With Jagdgeschwader 51
In October 1940, Grasser was transferred to Jagdgeschwader 51 (JG 51—51st Fighter Wing). There, he was assigned to the Geschwaderstab headed by Oberstleutnant Werner Mölders. Prior to his posting to JG 51, Grasser had been destined to become a night fighter pilot which was not what he wanted to do. Additionally, he helped in the formation of the Z-Staffel (Z—Zerstörer or destroyer) of Jagdgeschwader 77 (JG 77—77th Fighter Wing) which later became part of Jagdgeschwader 5 (JG 5—5th Fighter Wing). Grasser also served as a test pilot, flying the Bf 109 T, the aircraft carrier variant, which were to be produced at Fieseler in Kassel. His acquaintance, Oberleutnant Hans Kolbow, introduced him to Mölders who arranged the transfer to JG 51 instead.

Grasser claimed his first aerial victory flying with JG 51 on 1 December 1940 when he shot down a Royal Air Force (RAF) Hawker Hurricane fighter near Ashford.

Entries supplied:
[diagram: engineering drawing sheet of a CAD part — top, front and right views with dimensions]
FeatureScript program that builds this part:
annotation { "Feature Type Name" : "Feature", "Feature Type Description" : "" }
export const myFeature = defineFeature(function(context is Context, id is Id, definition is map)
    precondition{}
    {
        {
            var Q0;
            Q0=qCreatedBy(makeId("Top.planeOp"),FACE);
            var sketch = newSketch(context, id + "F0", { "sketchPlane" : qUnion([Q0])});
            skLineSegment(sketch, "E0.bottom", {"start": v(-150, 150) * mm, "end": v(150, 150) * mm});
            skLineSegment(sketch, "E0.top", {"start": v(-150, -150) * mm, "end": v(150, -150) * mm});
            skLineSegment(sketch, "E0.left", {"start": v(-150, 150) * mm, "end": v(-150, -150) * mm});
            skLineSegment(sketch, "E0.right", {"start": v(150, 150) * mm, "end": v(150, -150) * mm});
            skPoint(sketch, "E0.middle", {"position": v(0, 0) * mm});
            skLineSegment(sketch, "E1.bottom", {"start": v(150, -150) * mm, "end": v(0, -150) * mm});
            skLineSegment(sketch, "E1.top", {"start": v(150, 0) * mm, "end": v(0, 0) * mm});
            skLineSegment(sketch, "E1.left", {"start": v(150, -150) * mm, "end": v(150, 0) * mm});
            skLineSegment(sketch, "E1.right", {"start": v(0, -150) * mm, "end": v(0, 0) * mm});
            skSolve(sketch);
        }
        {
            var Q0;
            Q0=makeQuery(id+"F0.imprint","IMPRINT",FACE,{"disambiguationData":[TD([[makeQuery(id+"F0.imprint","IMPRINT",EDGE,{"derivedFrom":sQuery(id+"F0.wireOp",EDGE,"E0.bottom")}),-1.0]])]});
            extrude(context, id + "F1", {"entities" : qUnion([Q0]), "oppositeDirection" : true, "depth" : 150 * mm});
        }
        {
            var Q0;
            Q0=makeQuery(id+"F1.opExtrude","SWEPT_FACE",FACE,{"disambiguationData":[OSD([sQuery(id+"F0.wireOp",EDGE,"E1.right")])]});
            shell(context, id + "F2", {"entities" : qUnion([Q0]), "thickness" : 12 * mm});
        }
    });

To do:
- A) List every fighter wing named in the text about Grasser with Jagdgeschwader 51.
- B) Rewrite the paragraph beginning "In October 1940, Grasser was transferred" in the text about Grasser with Jagdgeschwader 51 as a bulleted list of its main facts.
- C) Translate this sentence from the text about Grasser with Jagdgeschwader 51 into German: "Grasser claimed his first aerial victory flying with JG 51 on 1 December 1940 when he shot down a Royal Air Force (RAF) Hawker Hurricane fighter near Ashford."

Solutions below:
- A)
- Jagdgeschwader 51 (JG 51)
- Jagdgeschwader 77 (JG 77)
- Jagdgeschwader 5 (JG 5)

- B)
- In October 1940, Grasser was transferred to Jagdgeschwader 51 (JG 51) and assigned to the Geschwaderstab under Oberstleutnant Werner Mölders.
- Before this posting, he had been destined to become a night fighter pilot, which he did not want.
- He helped form the Z-Staffel of Jagdgeschwader 77, which later became part of Jagdgeschwader 5.
- He served as a test pilot on the Bf 109 T, the aircraft carrier variant to be produced at Fieseler in Kassel.
- Oberleutnant Hans Kolbow introduced him to Mölders, who arranged his transfer to JG 51 instead.

- C) Grasser erzielte seinen ersten Luftsieg mit dem JG 51 am 1. Dezember 1940, als er in der Nähe von Ashford einen Jäger vom Typ Hawker Hurricane der Royal Air Force (RAF) abschoss.